_Problem statement_: What is the number of lines below that contain the word "ring"? Respond with that number alone.

┏━━

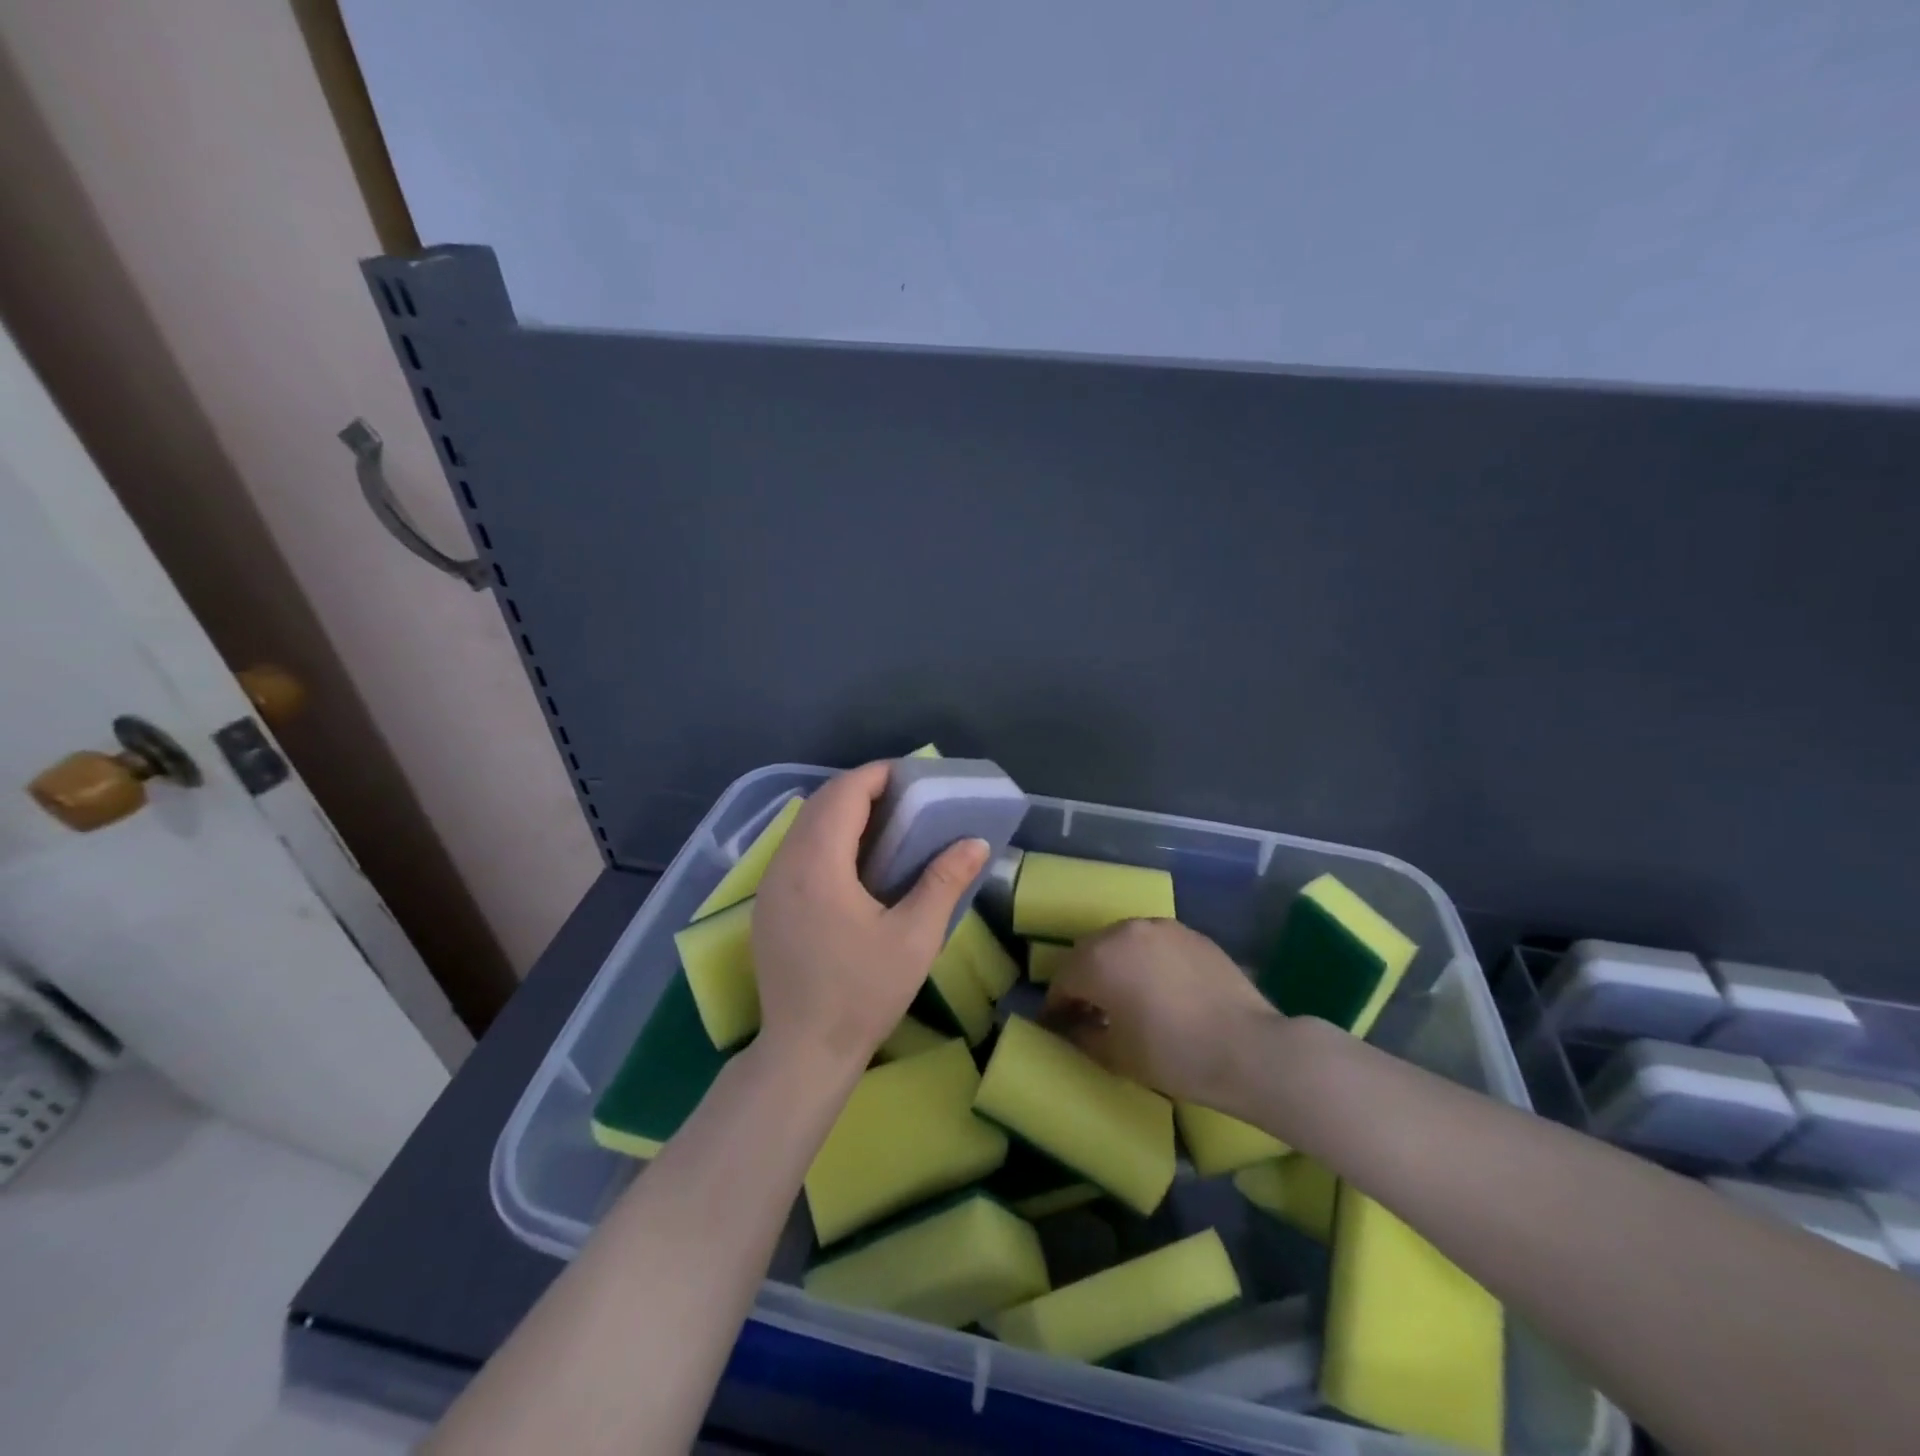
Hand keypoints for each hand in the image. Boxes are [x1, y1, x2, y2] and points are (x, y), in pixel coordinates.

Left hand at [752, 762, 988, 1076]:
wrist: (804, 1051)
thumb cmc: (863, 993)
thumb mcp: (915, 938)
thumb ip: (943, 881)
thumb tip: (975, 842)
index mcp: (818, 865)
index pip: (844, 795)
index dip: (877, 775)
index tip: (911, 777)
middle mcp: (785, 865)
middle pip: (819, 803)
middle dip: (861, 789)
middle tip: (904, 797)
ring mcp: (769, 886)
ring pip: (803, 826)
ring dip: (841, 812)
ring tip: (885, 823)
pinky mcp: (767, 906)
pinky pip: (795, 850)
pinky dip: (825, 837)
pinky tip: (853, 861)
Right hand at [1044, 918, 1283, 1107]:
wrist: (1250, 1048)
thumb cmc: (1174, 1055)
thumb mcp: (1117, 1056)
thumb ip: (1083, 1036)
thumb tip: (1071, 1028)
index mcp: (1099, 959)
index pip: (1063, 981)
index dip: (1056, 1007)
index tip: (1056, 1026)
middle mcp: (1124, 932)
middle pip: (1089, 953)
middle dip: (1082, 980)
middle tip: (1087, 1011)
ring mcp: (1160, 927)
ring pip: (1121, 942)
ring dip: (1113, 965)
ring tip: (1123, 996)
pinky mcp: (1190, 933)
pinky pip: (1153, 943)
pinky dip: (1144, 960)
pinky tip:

┗━━

_Response for this exercise_: 8